++++ DATA SHOWN ++++

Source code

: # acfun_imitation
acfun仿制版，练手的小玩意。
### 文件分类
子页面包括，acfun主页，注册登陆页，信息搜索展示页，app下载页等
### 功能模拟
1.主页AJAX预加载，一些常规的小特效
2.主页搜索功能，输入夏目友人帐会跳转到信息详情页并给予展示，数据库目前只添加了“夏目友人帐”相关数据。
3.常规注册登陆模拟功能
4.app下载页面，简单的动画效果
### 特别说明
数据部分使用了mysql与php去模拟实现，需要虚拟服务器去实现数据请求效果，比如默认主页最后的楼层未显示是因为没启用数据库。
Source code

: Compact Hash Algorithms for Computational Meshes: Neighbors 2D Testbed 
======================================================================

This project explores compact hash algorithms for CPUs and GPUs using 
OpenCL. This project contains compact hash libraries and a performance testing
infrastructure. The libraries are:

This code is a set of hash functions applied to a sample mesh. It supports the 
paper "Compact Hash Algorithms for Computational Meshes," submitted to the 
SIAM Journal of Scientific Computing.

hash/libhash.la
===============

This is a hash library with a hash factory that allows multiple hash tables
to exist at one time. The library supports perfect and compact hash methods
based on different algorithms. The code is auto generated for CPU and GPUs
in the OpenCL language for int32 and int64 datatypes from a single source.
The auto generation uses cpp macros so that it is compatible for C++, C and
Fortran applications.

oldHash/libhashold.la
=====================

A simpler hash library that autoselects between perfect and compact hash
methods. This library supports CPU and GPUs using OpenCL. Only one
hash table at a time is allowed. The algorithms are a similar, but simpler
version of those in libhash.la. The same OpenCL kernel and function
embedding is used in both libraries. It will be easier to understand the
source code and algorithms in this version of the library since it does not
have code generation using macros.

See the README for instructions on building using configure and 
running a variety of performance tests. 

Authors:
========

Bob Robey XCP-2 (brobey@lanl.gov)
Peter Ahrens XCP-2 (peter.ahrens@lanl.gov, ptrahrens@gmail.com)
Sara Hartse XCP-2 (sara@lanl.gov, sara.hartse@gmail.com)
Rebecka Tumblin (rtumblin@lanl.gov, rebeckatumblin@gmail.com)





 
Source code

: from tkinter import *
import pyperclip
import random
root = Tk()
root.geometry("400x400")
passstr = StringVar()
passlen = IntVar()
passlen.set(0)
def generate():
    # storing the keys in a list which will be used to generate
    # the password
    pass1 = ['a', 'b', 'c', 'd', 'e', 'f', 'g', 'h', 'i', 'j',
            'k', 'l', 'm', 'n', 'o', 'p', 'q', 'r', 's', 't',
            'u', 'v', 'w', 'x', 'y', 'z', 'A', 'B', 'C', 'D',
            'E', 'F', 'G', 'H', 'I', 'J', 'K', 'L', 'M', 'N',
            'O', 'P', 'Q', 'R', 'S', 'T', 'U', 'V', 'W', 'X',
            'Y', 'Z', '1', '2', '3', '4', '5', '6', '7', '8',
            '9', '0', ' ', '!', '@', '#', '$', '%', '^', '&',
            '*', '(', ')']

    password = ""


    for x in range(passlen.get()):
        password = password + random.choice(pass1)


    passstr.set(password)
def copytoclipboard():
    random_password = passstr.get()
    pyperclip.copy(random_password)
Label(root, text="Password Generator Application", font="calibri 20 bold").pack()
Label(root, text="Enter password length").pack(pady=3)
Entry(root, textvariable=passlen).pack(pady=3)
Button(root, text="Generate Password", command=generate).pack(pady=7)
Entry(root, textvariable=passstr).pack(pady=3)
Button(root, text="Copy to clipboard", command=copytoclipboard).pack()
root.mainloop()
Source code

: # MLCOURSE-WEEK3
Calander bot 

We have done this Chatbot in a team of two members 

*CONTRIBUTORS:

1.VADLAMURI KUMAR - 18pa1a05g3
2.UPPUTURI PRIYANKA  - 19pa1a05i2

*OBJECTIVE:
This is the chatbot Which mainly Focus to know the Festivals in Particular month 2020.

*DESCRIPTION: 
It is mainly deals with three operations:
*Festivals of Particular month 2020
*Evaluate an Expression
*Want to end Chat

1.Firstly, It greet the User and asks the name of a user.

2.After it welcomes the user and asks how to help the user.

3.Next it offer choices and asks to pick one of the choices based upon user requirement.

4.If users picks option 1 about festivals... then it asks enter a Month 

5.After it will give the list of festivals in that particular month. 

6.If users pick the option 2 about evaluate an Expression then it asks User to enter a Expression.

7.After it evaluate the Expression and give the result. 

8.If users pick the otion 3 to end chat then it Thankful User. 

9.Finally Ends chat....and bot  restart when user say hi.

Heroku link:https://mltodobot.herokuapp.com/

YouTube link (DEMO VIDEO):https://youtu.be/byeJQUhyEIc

++++

**EXERCISE PROMPT**
All entries above are to be transcribed verbatim.

**ANSWER BELOW**
Source code

: # acfun_imitation
acfun仿制版，练手的小玩意。
### 文件分类
子页面包括，acfun主页，注册登陆页，信息搜索展示页，app下载页等
### 功能模拟
1.主页AJAX预加载，一些常规的小特效
2.主页搜索功能，输入夏目友人帐会跳转到信息详情页并给予展示，数据库目前只添加了“夏目友人帐”相关数据。
3.常规注册登陆模拟功能
4.app下载页面，简单的动画效果
### 特别说明
数据部分使用了mysql与php去模拟实现，需要虚拟服务器去实现数据请求效果，比如默认主页最后的楼层未显示是因为没启用数据库。
Source code

: Compact Hash Algorithms for Computational Meshes: Neighbors 2D Testbed 
======================================================================

This project explores compact hash algorithms for CPUs and GPUs using 
OpenCL. This project contains compact hash libraries and a performance testing
infrastructure. The libraries are:

This code is a set of hash functions applied to a sample mesh. It supports the 
paper "Compact Hash Algorithms for Computational Meshes," submitted to the 
SIAM Journal of Scientific Computing.

hash/libhash.la
===============

This is a hash library with a hash factory that allows multiple hash tables
to exist at one time. The library supports perfect and compact hash methods
based on different algorithms. The code is auto generated for CPU and GPUs
in the OpenCL language for int32 and int64 datatypes from a single source.
The auto generation uses cpp macros so that it is compatible for C++, C and
Fortran applications.

oldHash/libhashold.la
=====================

A simpler hash library that autoselects between perfect and compact hash
methods. This library supports CPU and GPUs using OpenCL. Only one
hash table at a time is allowed. The algorithms are a similar, but simpler
version of those in libhash.la. The same OpenCL kernel and function
embedding is used in both libraries. It will be easier to understand the
source code and algorithms in this version of the library since it does not
have code generation using macros.

See the README for instructions on building using configure and 
running a variety of performance tests. 

Authors:
========

Bob Robey XCP-2 (brobey@lanl.gov)
Peter Ahrens XCP-2 (peter.ahrens@lanl.gov, ptrahrens@gmail.com)
Sara Hartse XCP-2 (sara@lanl.gov, sara.hartse@gmail.com)
Rebecka Tumblin (rtumblin@lanl.gov, rebeckatumblin@gmail.com)





 
Source code

: from tkinter import *
import pyperclip
import random
root = Tk()
root.geometry("400x400")
passstr = StringVar()
passlen = IntVar()
passlen.set(0)
def generate():
    # storing the keys in a list which will be used to generate
    # the password
    pass1 = ['a', 'b', 'c', 'd', 'e', 'f', 'g', 'h', 'i', 'j',
            'k', 'l', 'm', 'n', 'o', 'p', 'q', 'r', 's', 't',
            'u', 'v', 'w', 'x', 'y', 'z', 'A', 'B', 'C', 'D',
            'E', 'F', 'G', 'H', 'I', 'J', 'K', 'L', 'M', 'N',
            'O', 'P', 'Q', 'R', 'S', 'T', 'U', 'V', 'W', 'X',
            'Y', 'Z', '1', '2', '3', '4', '5', '6', '7', '8',
            '9', '0', ' ', '!', '@', '#', '$', '%', '^', '&',
            '*', '(', ')']

    password = ""


    for x in range(passlen.get()):
        password = password + random.choice(pass1)


    passstr.set(password)
def copytoclipboard():
    random_password = passstr.get()
    pyperclip.copy(random_password)
Label(root, text="Password Generator Application", font="calibri 20 bold").pack()
Label(root, text="Enter password length").pack(pady=3)
Entry(root, textvariable=passlen).pack(pady=3)
Button(root, text="Generate Password", command=generate).pack(pady=7)
Entry(root, textvariable=passstr).pack(pady=3)
Button(root, text="Copy to clipboard", command=copytoclipboard).pack()
root.mainloop()
Source code

: # MLCOURSE-WEEK3
Calander bot 

We have done this Chatbot in a team of two members 

*CONTRIBUTORS:

1.VADLAMURI KUMAR - 18pa1a05g3
2.UPPUTURI PRIYANKA  - 19pa1a05i2

*OBJECTIVE:
This is the chatbot Which mainly Focus to know the Festivals in Particular month 2020.

*DESCRIPTION: 
It is mainly deals with three operations:
*Festivals of Particular month 2020
*Evaluate an Expression
*Want to end Chat

1.Firstly, It greet the User and asks the name of a user.

2.After it welcomes the user and asks how to help the user.

3.Next it offer choices and asks to pick one of the choices based upon user requirement.

4.If users picks option 1 about festivals... then it asks enter a Month 

5.After it will give the list of festivals in that particular month. 

6.If users pick the option 2 about evaluate an Expression then it asks User to enter a Expression.

7.After it evaluate the Expression and give the result. 

8.If users pick the otion 3 to end chat then it Thankful User. 

9.Finally Ends chat....and bot  restart when user say hi.

Heroku link:https://mltodobot.herokuapp.com/

YouTube link (DEMO VIDEO):https://youtu.be/byeJQUhyEIc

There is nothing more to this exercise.